Bird is a bit of a cheat, now isn’t Eric Carle? And the world thereof? Because later you’ll be more specific about types of birds, when you begin encountering the more difficult letters.
The birds of Golden Gate Park seem to be having a glorious epidemic. Even before the virus there were coyotes. The coyotes infringed on the local feral cat population (infringed is a kind way of saying they ate them). The feral cat population was infringing on the local bird population. But now that the coyotes are widespread through the park the birds are having a renaissance.
During the pandemic I’ve been in the park almost daily and often twice daily. To walk the then-baby, now-toddler. To walk myself into any sort of calm. To run the trails that criss-cross. To write at a picnic table under a tree until all the picnic tables were moved from that field because the coyote pups were close and the coyote mommas were threatened. To lay on the grass in the sun or the fog to meditate, to nap, to let my mind be quiet, away from the tether of a then-baby, now-toddler who is verbose and loathe to share my attention with anything.

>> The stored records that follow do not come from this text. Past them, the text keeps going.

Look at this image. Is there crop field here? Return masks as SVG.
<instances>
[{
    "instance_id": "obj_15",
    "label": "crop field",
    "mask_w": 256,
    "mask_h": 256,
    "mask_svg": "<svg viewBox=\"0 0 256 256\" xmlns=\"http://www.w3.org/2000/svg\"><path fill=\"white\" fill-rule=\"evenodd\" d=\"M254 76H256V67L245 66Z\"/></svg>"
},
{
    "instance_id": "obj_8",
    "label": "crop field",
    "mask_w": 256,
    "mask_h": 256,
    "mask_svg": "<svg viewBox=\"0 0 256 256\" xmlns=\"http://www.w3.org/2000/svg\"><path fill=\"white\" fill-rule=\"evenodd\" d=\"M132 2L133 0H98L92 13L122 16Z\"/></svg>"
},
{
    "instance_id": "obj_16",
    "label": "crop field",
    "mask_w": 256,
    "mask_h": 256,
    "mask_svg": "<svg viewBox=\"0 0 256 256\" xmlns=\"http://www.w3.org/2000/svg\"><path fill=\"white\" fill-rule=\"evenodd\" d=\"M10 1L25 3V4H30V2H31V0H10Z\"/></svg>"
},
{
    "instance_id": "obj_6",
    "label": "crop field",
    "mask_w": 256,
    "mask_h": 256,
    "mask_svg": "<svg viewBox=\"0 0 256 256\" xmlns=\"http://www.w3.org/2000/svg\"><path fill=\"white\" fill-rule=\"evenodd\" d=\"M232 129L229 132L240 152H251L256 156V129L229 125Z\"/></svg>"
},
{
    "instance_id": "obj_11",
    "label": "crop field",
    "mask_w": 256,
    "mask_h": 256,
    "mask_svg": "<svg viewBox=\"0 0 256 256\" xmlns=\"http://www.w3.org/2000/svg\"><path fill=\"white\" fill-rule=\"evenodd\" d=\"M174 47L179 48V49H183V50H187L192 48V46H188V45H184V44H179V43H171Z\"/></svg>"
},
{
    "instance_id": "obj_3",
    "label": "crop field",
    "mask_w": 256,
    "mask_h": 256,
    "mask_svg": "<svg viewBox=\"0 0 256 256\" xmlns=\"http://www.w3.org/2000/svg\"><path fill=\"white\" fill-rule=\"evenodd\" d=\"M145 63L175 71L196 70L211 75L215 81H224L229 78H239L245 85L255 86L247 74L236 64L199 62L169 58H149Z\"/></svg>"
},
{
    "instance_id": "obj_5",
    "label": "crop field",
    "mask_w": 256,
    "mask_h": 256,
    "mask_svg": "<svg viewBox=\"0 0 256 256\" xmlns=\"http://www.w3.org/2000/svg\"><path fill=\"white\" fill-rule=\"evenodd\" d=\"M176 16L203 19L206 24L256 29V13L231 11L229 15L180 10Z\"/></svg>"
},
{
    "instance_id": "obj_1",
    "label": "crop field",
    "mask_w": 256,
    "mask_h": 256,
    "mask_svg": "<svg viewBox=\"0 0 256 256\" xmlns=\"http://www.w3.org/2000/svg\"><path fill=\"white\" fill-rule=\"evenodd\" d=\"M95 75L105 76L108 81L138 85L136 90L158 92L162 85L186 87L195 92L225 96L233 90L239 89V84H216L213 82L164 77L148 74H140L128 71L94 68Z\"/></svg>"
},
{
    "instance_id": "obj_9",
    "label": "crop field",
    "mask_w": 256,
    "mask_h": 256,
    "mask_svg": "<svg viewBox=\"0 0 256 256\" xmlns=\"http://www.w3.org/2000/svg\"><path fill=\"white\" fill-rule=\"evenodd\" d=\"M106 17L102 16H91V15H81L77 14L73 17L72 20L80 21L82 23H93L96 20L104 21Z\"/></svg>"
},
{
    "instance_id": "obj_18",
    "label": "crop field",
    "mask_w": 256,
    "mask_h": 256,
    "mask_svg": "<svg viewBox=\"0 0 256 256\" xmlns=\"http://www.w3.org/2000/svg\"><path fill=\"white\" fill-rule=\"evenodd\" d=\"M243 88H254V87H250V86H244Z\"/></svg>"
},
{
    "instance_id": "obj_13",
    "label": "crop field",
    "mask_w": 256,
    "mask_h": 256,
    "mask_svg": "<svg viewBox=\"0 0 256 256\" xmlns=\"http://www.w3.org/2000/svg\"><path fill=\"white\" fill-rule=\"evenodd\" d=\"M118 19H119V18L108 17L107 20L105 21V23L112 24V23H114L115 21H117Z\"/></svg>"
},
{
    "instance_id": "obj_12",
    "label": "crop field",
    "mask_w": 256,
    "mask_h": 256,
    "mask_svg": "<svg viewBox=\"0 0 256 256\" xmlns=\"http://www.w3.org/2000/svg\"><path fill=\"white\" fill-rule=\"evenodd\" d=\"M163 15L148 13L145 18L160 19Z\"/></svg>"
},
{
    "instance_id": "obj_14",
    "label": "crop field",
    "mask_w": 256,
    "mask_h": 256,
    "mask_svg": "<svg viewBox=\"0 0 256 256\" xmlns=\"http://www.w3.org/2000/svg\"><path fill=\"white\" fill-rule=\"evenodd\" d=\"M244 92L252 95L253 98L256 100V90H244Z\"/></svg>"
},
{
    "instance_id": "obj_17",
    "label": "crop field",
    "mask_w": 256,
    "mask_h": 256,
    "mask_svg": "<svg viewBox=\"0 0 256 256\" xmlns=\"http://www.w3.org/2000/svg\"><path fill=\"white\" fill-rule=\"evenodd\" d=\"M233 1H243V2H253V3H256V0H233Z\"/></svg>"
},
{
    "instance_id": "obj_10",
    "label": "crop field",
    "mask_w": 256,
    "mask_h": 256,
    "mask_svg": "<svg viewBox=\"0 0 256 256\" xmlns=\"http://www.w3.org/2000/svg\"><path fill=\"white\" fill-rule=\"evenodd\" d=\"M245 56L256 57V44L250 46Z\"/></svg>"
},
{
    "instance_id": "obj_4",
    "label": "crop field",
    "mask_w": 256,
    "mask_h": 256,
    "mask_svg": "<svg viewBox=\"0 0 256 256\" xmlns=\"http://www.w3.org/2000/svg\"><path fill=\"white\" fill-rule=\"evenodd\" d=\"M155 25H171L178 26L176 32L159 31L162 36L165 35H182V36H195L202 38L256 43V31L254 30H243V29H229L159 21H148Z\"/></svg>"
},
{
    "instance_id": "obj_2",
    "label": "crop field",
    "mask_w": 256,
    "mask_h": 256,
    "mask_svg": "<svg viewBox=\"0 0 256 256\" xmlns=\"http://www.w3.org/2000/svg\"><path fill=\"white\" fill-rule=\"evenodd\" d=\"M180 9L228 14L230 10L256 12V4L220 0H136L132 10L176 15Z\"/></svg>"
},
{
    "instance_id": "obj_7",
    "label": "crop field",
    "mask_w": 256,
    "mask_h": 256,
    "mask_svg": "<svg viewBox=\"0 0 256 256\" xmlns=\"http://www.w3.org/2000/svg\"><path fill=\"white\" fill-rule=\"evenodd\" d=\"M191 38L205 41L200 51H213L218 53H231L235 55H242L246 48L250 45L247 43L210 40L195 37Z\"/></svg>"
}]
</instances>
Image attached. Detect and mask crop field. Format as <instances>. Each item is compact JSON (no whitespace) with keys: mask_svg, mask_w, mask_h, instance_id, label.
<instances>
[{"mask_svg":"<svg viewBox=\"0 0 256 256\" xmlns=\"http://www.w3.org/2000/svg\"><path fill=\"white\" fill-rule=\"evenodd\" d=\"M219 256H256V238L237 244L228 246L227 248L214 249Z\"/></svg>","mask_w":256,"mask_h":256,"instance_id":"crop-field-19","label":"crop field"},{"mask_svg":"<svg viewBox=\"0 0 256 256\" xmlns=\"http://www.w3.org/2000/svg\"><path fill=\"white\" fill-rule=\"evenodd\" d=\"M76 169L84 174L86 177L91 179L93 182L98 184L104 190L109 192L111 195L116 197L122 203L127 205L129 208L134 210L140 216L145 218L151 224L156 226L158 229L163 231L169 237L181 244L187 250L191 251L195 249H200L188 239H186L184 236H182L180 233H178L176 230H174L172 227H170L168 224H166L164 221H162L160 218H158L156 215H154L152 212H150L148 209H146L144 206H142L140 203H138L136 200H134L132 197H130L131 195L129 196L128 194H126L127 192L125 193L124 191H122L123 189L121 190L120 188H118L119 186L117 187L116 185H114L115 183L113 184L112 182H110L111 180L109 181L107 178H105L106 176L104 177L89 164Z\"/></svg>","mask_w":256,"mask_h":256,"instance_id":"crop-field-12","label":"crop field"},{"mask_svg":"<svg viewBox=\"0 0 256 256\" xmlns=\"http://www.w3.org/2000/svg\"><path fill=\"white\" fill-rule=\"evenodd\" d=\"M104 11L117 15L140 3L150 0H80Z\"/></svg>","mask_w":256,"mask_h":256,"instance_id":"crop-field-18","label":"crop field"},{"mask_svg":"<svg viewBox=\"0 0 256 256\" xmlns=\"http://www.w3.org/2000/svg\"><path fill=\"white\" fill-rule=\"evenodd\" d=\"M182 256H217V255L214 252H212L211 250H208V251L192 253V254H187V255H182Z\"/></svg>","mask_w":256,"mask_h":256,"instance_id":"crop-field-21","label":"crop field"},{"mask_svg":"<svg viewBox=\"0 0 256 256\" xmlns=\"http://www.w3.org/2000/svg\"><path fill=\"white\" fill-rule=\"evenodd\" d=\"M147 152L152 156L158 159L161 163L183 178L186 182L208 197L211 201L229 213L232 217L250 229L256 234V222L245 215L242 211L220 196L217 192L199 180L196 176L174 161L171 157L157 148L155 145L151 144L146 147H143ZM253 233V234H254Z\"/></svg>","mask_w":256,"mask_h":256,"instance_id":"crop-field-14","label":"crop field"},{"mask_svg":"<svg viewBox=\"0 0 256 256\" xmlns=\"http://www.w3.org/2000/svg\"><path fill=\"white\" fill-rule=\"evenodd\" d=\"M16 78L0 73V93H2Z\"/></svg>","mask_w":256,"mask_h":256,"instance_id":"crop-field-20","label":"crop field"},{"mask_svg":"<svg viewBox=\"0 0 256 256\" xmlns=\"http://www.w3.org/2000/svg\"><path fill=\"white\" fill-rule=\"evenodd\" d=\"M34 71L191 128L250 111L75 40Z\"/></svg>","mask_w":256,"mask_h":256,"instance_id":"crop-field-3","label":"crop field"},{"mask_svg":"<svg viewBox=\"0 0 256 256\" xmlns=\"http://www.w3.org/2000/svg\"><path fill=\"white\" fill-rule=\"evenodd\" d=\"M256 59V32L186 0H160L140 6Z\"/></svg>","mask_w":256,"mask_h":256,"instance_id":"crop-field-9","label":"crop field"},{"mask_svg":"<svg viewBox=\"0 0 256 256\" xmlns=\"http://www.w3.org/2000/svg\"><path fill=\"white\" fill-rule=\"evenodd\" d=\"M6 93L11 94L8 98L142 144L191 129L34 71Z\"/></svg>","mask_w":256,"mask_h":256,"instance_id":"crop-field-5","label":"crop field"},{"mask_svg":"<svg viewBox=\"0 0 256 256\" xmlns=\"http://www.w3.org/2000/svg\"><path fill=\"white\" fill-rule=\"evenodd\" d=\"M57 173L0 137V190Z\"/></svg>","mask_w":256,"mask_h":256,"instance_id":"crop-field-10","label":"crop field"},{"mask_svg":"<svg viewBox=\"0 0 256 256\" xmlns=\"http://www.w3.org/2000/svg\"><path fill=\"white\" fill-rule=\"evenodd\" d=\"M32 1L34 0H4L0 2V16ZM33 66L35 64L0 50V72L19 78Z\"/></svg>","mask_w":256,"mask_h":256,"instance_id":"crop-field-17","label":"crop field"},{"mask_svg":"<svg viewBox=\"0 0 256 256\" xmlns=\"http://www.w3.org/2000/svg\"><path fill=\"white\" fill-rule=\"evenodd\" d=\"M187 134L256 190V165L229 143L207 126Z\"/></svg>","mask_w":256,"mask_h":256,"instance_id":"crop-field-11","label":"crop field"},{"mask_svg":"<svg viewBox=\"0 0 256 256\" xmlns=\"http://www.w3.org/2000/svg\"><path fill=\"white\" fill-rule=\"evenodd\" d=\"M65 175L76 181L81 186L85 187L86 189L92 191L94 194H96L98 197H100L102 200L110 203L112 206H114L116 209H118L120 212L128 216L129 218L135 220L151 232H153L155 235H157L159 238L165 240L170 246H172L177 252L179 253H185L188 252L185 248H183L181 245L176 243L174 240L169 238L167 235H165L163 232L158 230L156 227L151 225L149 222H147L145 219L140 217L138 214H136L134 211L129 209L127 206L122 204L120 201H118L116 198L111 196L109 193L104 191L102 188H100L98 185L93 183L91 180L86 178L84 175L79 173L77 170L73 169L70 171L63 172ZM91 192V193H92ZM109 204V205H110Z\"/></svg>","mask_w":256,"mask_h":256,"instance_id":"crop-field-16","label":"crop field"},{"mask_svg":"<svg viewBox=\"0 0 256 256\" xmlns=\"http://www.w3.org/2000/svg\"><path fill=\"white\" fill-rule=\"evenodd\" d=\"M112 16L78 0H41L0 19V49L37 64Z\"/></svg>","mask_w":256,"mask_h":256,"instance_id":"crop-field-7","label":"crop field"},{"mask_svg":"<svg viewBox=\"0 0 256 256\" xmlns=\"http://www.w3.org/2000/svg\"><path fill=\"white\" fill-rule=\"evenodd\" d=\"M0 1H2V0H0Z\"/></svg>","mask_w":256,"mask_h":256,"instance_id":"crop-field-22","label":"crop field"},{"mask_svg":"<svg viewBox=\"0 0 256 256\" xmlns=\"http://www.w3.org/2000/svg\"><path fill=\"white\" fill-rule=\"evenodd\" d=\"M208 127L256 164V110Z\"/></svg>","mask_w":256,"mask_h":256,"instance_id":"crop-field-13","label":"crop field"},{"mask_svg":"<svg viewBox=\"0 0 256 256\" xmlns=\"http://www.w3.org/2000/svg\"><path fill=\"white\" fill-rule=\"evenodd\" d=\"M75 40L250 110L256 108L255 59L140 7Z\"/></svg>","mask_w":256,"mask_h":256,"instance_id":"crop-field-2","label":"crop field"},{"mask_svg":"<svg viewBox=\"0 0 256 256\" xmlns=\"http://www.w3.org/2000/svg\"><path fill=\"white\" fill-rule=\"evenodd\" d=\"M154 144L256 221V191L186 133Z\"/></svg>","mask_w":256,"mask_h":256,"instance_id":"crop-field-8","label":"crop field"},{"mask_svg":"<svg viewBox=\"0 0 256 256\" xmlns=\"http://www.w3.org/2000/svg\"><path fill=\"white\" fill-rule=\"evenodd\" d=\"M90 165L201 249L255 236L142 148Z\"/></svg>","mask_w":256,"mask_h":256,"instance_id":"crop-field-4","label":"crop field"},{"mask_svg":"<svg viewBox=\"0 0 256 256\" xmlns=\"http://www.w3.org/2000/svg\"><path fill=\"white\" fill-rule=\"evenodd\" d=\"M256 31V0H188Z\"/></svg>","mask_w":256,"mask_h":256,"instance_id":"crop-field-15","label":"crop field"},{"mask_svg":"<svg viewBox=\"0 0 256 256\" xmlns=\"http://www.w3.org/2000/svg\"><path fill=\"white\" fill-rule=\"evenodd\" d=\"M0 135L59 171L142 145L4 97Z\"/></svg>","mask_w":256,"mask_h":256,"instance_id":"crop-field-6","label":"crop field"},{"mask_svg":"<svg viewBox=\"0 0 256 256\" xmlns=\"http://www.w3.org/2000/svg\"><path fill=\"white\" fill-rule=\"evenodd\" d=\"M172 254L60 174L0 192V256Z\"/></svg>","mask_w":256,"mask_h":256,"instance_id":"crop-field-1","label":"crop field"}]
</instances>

My daughter can identify more birds than I can already, thanks to our beloved Matthew; her sitter, her “manny,” her best friend that she sees weekly. Matthew is the fourth leg in our table. Without him, we wobble. He has taught her what a blue heron is and now she points them out to me daily. It used to just be crows. But now she knows robin red breasts, blue jays, seagulls. I just called them birds. Matthew taught her type. Three-legged tables can work but you can’t hunker in and lean your elbows on them.